Солдаты весело кричали наверху:
– Покойнику будет тепло!
– Есть на чем поджариться, как гусю!
– С такой высоты прямая дорога на небо!
– К богам!
Чтобы не слышать насмешек над почившим императором, – а оборвать болтунов он не решался, – Корнелин повернул коня и направил его бег в ту сторону, где находился лагерь. Оттуда доносился глухой гул. Очевидно, воины покинули шатры и шумели на легионном форуме.
Трибун поскакал в Эдессу.
Ждали прибытия Юлии Домны. Но труп разлагался. Не могло быть и речи о перевезении праха в Антиохию, где ритуал императорского погребения возможно было бы обставить с большей пышностью и где удалось бы найти более опытных бальзамировщиков. Впрочем, мало кто волновался по этому поводу. Все, от Макрина до последнего центуриона, хотели поскорее покончить с погребальной церемонией, чтобы заняться текущими делами, в надежде, что теперь жизнь на земле не будет такой беспокойной. Наконец-то погасли глаза, таившие в себе человеконенавистничество.

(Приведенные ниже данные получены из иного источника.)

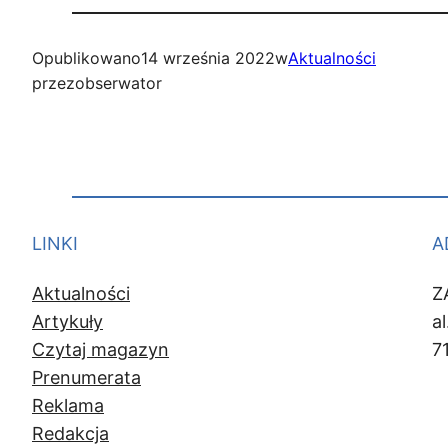
Opublikowano
14 września 2022
w
Aktualności
przez
obserwator
LINKI
A
Aktualności
Z
Artykuły
a
Czytaj magazyn
7
Prenumerata
Reklama
Redakcja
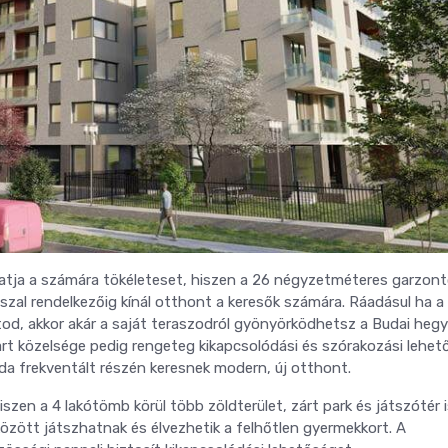
atja a számára tökéleteset, hiszen a 26 négyzetméteres garzont
zal rendelkezőig kínál otthont a keresők számára. Ráadásul ha a
tod, akkor akár a saját teraszodról gyönyörködhetsz a Budai heg
t közelsége pedig rengeteg kikapcsolódási és szórakozási lehet
da frekventált részén keresnek modern, új otthont.
szen a 4 lakótömb körül több zöldterület, zárt park és játszótér 
özött játszhatnak és élvezhetik a felhőtlen gyermekkort. A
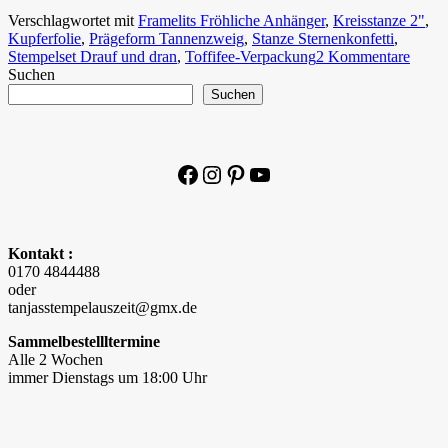
Verschlagwortet mit
Framelits Fröhliche Anhänger
,
Kreisstanze 2"
,
Kupferfolie
,
Prägeform Tannenzweig
,
Stanze Sternenkonfetti
,
Stempelset Drauf und dran
,
Toffifee-Verpackung
2 Kommentare
Suchen
Suchen
Facebook
Instagram
Pinterest
YouTube
Kontakt :
0170 4844488
oder
tanjasstempelauszeit@gmx.de
Sammelbestellltermine
Alle 2 Wochen
immer Dienstags um 18:00 Uhr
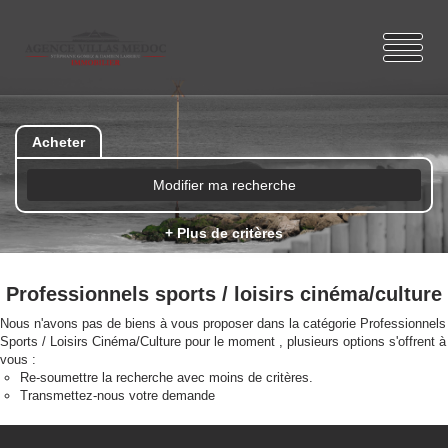
Acheter
Modifier ma recherche
+ Plus de critères
Professionnels sports / loisirs cinéma/culture
Nous n'avons pas de biens à vous proposer dans la catégorie Professionnels
Sports / Loisirs Cinéma/Culture pour le moment , plusieurs options s'offrent à
vous :
Re-soumettre la recherche avec moins de critères.
Transmettez-nous votre demande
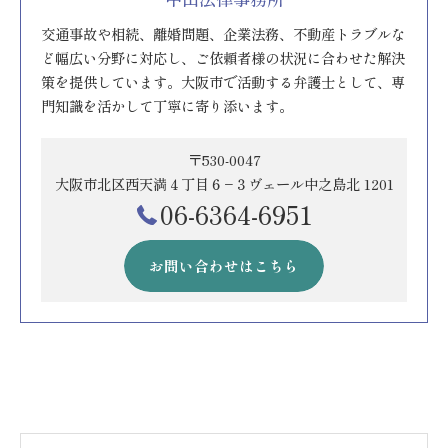
交通事故や相続、離婚問題、企業法務、不動産トラブルな
ど幅広い分野に対応し、ご依頼者様の状況に合わせた解決
策を提供しています。大阪市で活動する弁護士として、専
門知識を活かして丁寧に寄り添います。
〒530-0047
大阪市北区西天満４丁目６−３ヴェール中之島北 1201
06-6364-6951
お問い合わせはこちら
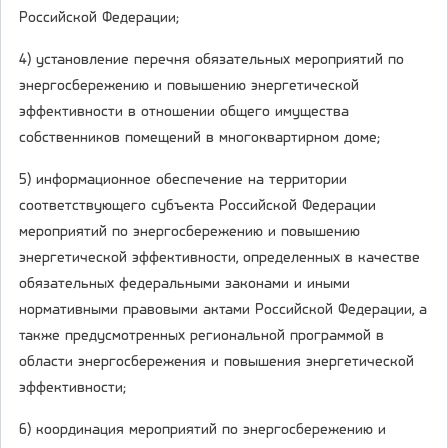
Российской Федерации;
4) установление перечня обязательных мероприятий по
энергосбережению и повышению энергетической
эффективности в отношении общего имущества
собственников помещений в многоквартирном доме;
5) информационное обеспечение на территории
соответствующего субъекта Российской Федерации
мероприятий по энергосбережению и повышению
энергетической эффективности, определенных в качестве
обязательных федеральными законами и иными
нормативными правовыми актами Российской Федерации, а
также предусмотренных региональной программой в
области энергосбережения и повышения энергетической
эффективности;
6) координация мероприятий по энергосбережению и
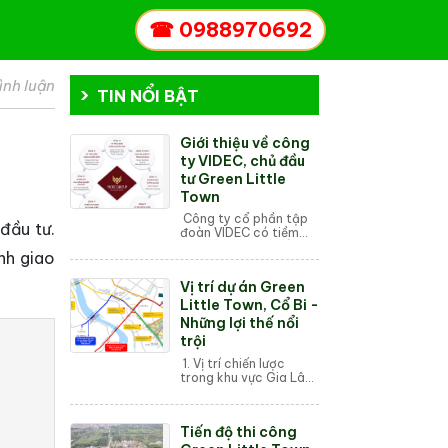
☎
0988970692
ình luận
TIN NỔI BẬT
Giới thiệu về công
ty VIDEC, chủ đầu
tư Green Little
Town
Công ty cổ phần tập
đầu tư.
đoàn VIDEC có tiềm
thân là công ty cổ
nh giao
phần đầu tư thiết kế và
xây dựng Việt Nam,
Vị trí dự án Green
trải qua hơn 21 năm
hình thành và phát...
Little Town, Cổ Bi -
Những lợi thế nổi
trội
1. Vị trí chiến lược
trong khu vực Gia Lâm
Gia Lâm - cửa ngõ
phía Đông của Hà Nội:
Dự án Green Little
Tiến độ thi công
Town tọa lạc tại Gia
Lâm, một trong ...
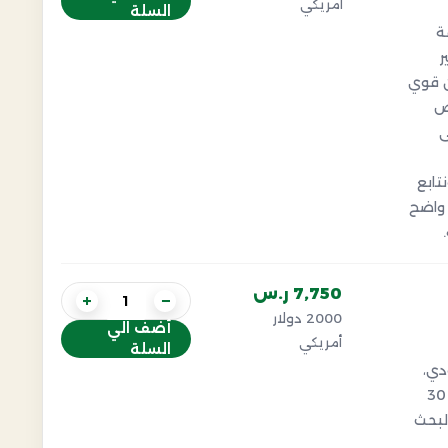
أمريكي
السلة
ة
ر
ن قوي
ص
ى
تابع
 واضح
7,750 ر.س
+
−
2000 دولار
أضف الي
أمريكي
السلة
دي،
ووصول عالمي إلى أكثر من 30
لبحث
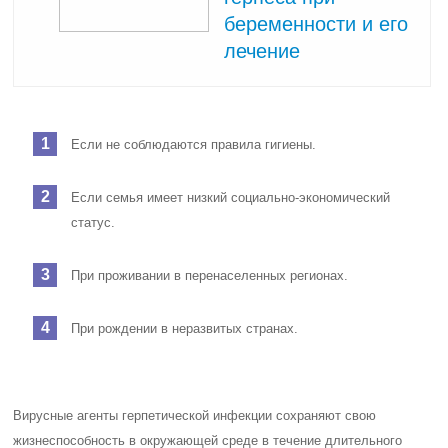
беременности и его
лечение
Если не соблюдаются правила гигиены.
Если семья имеет низкий социально-экономический
статус.
При проживании в перенаселенных регионах.
При рождении в неразвитых странах.
Вирусные агенты герпетической инфекции сохраняют свою
жизнеспособность в окружающей среде в течение длительного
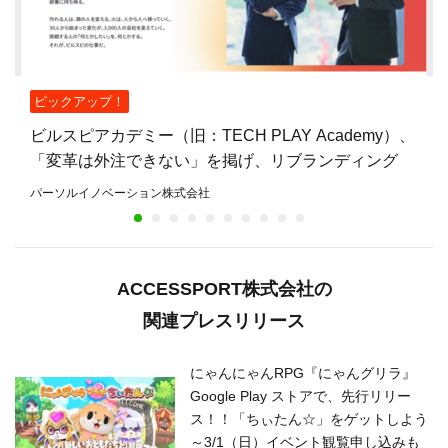
ピックアップ！
ビルスピアカデミー（旧：TECH PLAY Academy）、
「変革は外注できない」を掲げ、リブランディング
パーソルイノベーション株式会社
ACCESSPORT株式会社の
関連プレスリリース
にゃんにゃんRPG『にゃんグリラ』
Google Play ストアで、先行リリー
ス！！「ちぃたん☆」をゲットしよう
～3/1（日）イベント観覧申し込みも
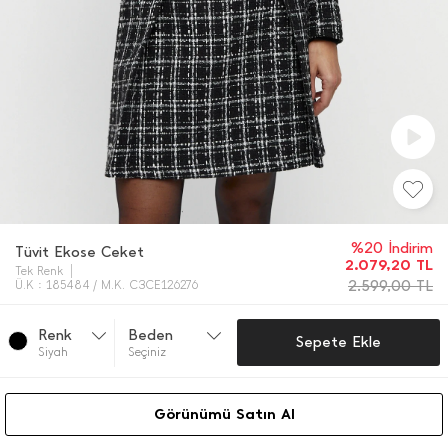
%20 İndirim
Tüvit Ekose Ceket
2.079,20
TL
Tek Renk
2.599,00
TL
Ü.K : 185484 / M.K. C3CE126276
Renk
Beden
Sepete Ekle
Si̇yah
Seçiniz
Görünümü Satın Al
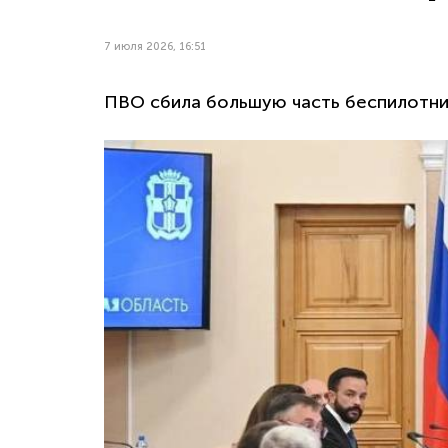
7 июля 2026, 16:51
ПВО сбила большую часть беспилотни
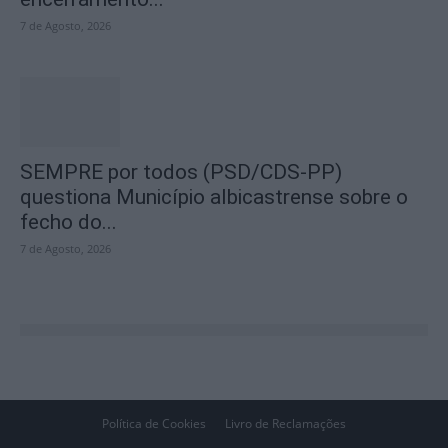
7 de Agosto, 2026
SEMPRE por todos (PSD/CDS-PP)
questiona Município albicastrense sobre o
fecho do...
7 de Agosto, 2026
Política de Cookies
Livro de Reclamações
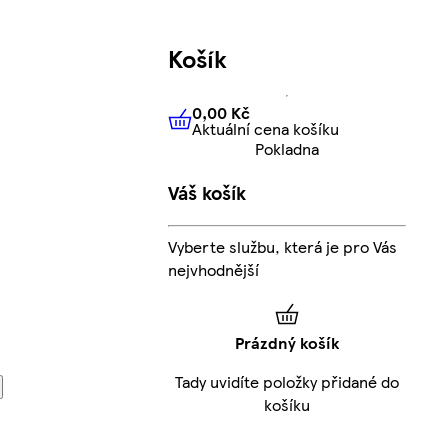
Košík
0,00 Kč
Aktuální cena košíku
0,00 Kč
Aktuální cena košíku
Pokladna
Váš košík
Vyberte službu, která je pro Vás
nejvhodnější
Prázdný košík
Tady uvidíte položky přidané do
košíku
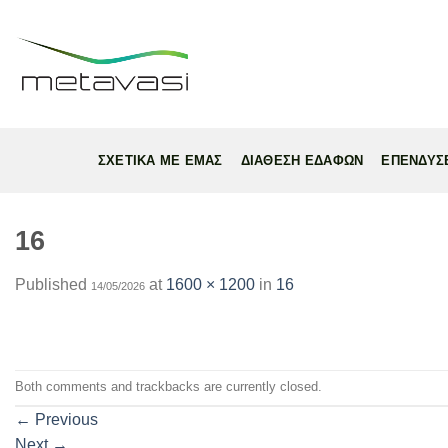
Skip
to
content
ΣΧΕΤΙΚΑ ΜΕ ΕΜΑΣ
ΔΙΑΘΕΣΗ ΕΔΑΦΩΝ
ΕΠΕΝΔΥΣ
16
Published
at
1600 × 1200
in
16
14/05/2026
Both comments and trackbacks are currently closed.
←
Previous
Next
→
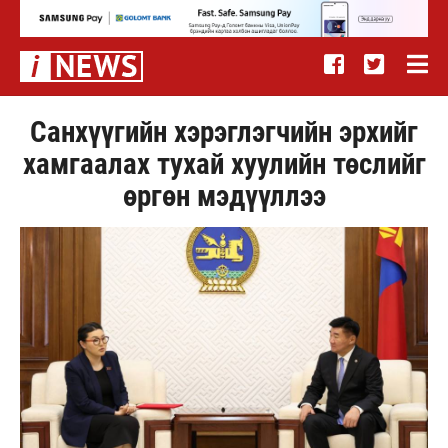
Санхүүгийн хэрэглэгчийн эрхийг
хамгаалах тухай хуулийн төслийг
өргөн мэдүүллээ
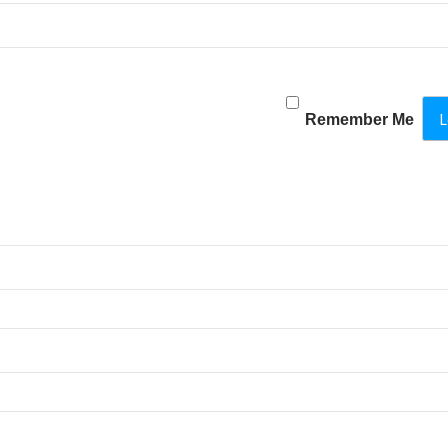
Remember Me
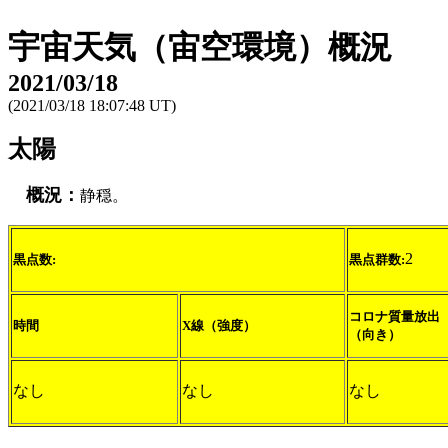
宇宙天気（宙空環境）概況
2021/03/18
(2021/03/18 18:07:48 UT)
太陽
概況：
静穏。
2
黒点数:
黒点群数:
コロナ質量放出
時間
X線（強度）
（向き）
なし
なし
なし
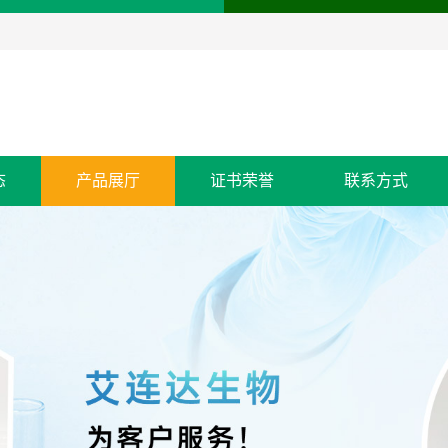
态
产品展厅
证书荣誉
联系方式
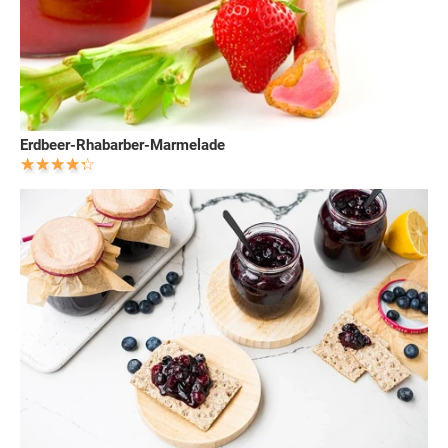
Erdbeer-Rhabarber-Marmelade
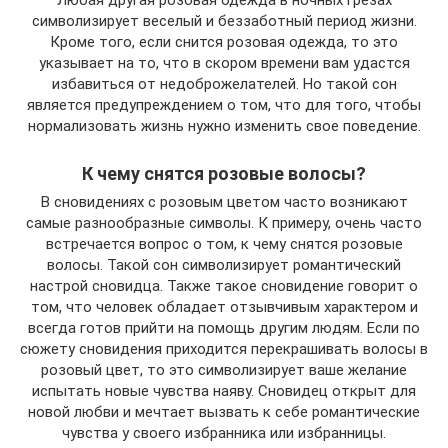
символизирует веселый и беззаботный период жизни.
Кроме того, если снится розовая одежда, то это
указывает на то, что в скором времени вам удастся
избавиться от недоброжелателей. Но такой сон
является предупреждением о том, что для того, чтобы
нормализовать жизнь нужно изменить свое поведение.
К чему снятся розовые волосы?
В сновидениях с розовым цветом часто возникают
самые разнообразные символы. К примеру, очень часто
встречается вопрос о том, к чему снятся розовые
волосы. Такой сон символизирует романтический
настрой сновидца. Также такое сновидение говорит о
том, что человек обладает отзывчивым характером и
всегда готов прийти на помощь другим людям. Если по
сюжету сновидения приходится перекрашивать волосы в
розовый цвет, то это символизирует ваше желание
испытать новые чувства наяву. Сновидец открыт для
новой любви и мечтает вызвать к себе романтические
чувства у своего избранника или избранницы.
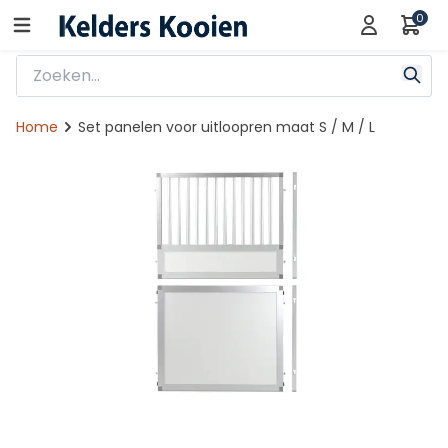
0
Home
Set panelen voor uitloopren maat S / M / L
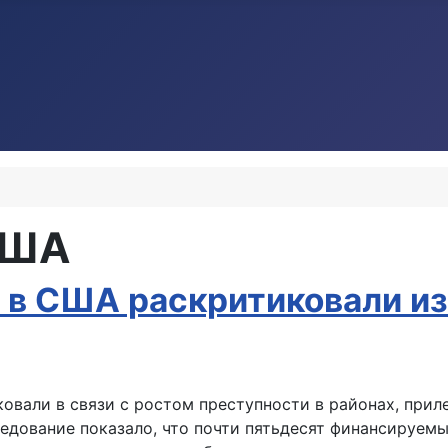
США
 в США раскритиковали из
вали в связи с ростом преступности в районах, прил
едование показало, что почти пятьдесят финансируем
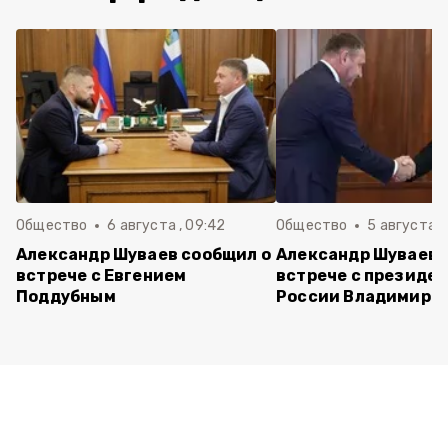
Общество
6 августа , 09:42
Общество
5 августа , 
Александр Шуваев сообщил о
Александр Шуваев 
встрече с Евгением
встрече с президе
Поддубным
России Владимиро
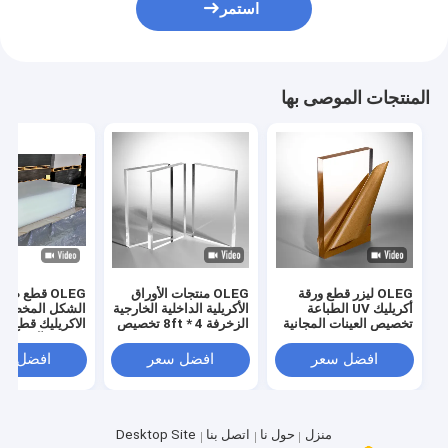
استمر
المنتجات الموصى بها
OLEG ليزر قطع ورقة
OLEG منتجات الأوراق
OLEG قطع صغ
أكريليك UV الطباعة
الأكريلية الداخلية الخارجية
الشكل المخصص
تخصيص العينات المجانية
الزخرفة 4 * 8ft تخصيص
الاكريليك قطع إ
مقاوم للآثار للحو
الأمنية
افضل سعر
افضل سعر
افضل سع
منزل
حول نا
اتصل بنا
Desktop Site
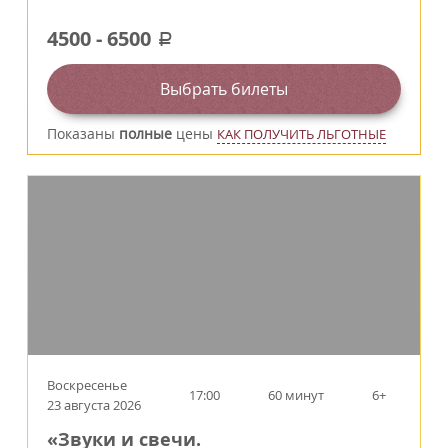
4500
-
6500
a
Выбрать билеты
Показаны
полные
цены
КАК ПОЛУЧИТЬ ЛЬГОТНЫЕ
Воскресенье
17:00
60 минут
6+
23 августа 2026
«Звуки и свечи.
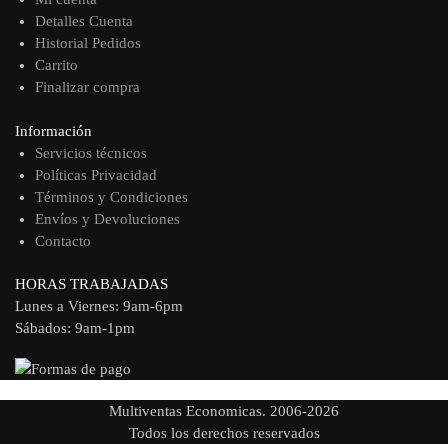
Detalles Cuenta
Historial Pedidos
Carrito
Finalizar compra
Información
Servicios técnicos
Políticas Privacidad
Términos y Condiciones
Envíos y Devoluciones
Contacto
HORAS TRABAJADAS
Lunes a Viernes: 9am-6pm
Sábados: 9am-1pm
Multiventas Economicas. 2006-2026
Todos los derechos reservados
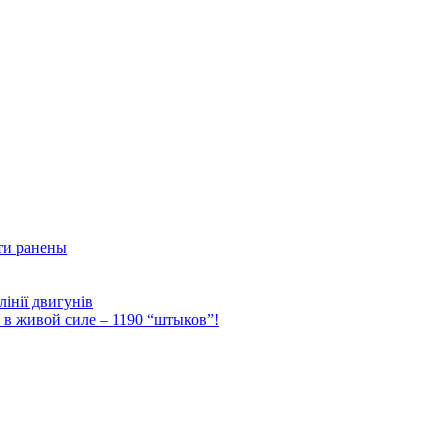
ти ранены
інії двигунів
Ф в живой силе – 1190 “штыков”!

Император Марк Аврелий Антонин, которого называли в лагерях Каракалла, почерневший и страшный, несмотря на положенные на лицо белила и румяна – в спешке их взяли для такой надобности у какой-то блудницы, – в золотом лавровом венке, полуприкрытый пурпуром палудамента, покоился на смертном ложе, в сиянии высоких светильников, под колоннами северовской базилики, где в Эдессе происходят заседания трибунала. Около ложа стояли четыре бронзовые курильницы на изогнутых львиных лапах, но даже дым благовоний не мог убить запаха тления. В плывущих под потолком слоистых волнах фимиама поблескивала позолоченная статуя императора Септимия Севера, посвященная эдесцами гению великого африканца. Император стоял в позе оратора, произносящего речь перед легионами после победы над парфянами, в кованом панцире. В протянутой руке он держал свиток. На другую перекинулась пола воинского плаща. При свете светильников можно было даже рассмотреть олимпийскую улыбку и завитки раздвоенной бороды.